WHAT NEEDS TO BE DONE = Resume the news article about Mike Pompeo's plan for a coalition against Chinese actions, picking up right after its final sentence.

Secretary of State Mike Pompeo said Tuesday that he hopes to build an international coalition to counter recent Chinese actions ranging from the global coronavirus to the country’s involvement in the South China Sea.
Speaking from a press conference in London Tuesday, Pompeo said he and British Foreign Secretary Dominic Raab discussed the Chinese Communist Party’s (CCP’s) recent moves to “bully its neighbors, militarize features in the South China Sea, and instigate a deadly confrontation with India.”
“We hope we can build out a coalition that understands this threat, will work collectively to convince the Chinese Communist Party it’s not in their best interest to engage in this kind of behavior,” Pompeo said.
Pompeo also applauded Prime Minster Borris Johnson’s recent moves to scrap all Huawei products and the country’s involvement in the development of the U.K.’s 5G network — a decision that Culture Secretary Oliver Dowden said will likely delay the U.K.’s progress and cost them an additional $2.5 billion.
The secretary of state further accused China of illegal maritime activity in the South China Sea, a critique that the Chinese government has said is none of the United State’s business and further accused U.S. officials of “stirring up tension and inciting confrontation in the region.”
Relations between the U.S. and China have been increasingly tense since the outbreak of the coronavirus, which President Trump refers to as the “Chinese virus.”
U.S. lawmakers have also condemned China’s lack of transparency surrounding the outbreak.

Records from a data collection:
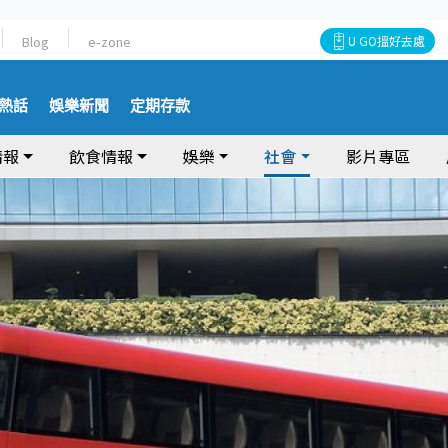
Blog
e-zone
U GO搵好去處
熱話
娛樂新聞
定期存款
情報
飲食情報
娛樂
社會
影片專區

---

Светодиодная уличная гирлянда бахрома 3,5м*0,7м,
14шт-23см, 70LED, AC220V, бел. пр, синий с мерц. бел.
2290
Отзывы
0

* * *

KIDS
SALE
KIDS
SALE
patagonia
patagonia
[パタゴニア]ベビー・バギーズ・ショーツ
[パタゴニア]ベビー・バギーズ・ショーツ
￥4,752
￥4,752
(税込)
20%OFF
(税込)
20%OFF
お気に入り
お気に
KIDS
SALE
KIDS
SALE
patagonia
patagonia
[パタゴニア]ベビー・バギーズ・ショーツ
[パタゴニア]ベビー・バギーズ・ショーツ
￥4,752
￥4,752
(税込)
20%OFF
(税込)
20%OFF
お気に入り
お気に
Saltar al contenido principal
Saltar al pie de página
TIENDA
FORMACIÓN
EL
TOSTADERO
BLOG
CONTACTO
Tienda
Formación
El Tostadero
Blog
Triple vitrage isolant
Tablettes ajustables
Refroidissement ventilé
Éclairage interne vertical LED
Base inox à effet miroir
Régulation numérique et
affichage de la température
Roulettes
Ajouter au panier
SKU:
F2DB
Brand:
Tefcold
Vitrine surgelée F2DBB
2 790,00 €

ANSWER FOR THE TASK =
“The CCP’s exploitation of this disaster to further its own interests has been disgraceful,” Pompeo said Tuesday. “Rather than helping the world, General Secretary Xi [Jinping] has shown the world the party’s true face.”
Pompeo did not expand on how China has exploited the coronavirus.
The U.S. has imposed several recent sanctions on China for human rights abuses against Uighurs and for interfering with Hong Kong’s autonomy — a pressure that the U.K. government is now feeling.
U.K.-China relations have become strained with the recent passing of new security laws in Hong Kong, which vastly extended China’s reach into the once semi-autonomous territory. Pompeo’s visit came within hours of the U.K.’s decision to suspend its extradition treaty with Hong Kong.
“The U.K.’s erroneous remarks and moves on Hong Kong is a serious breach of international law and basic norms governing international relations,” Chinese Foreign Ministry Spokesperson Wang Wenbin said in a news conference in Washington, D.C., Tuesday.
“Hong Kong affairs are China’s internal affairs that allow no foreign interference.”
The U.K. foreign secretary said Sunday that the decision to enforce sanctions is not a “willy nilly” decision, the Finical Times reported.
“We want to see every nation who understands freedom and democracy… to understand this threat that the Chinese Communist Party is posing to them,” Pompeo said Tuesday.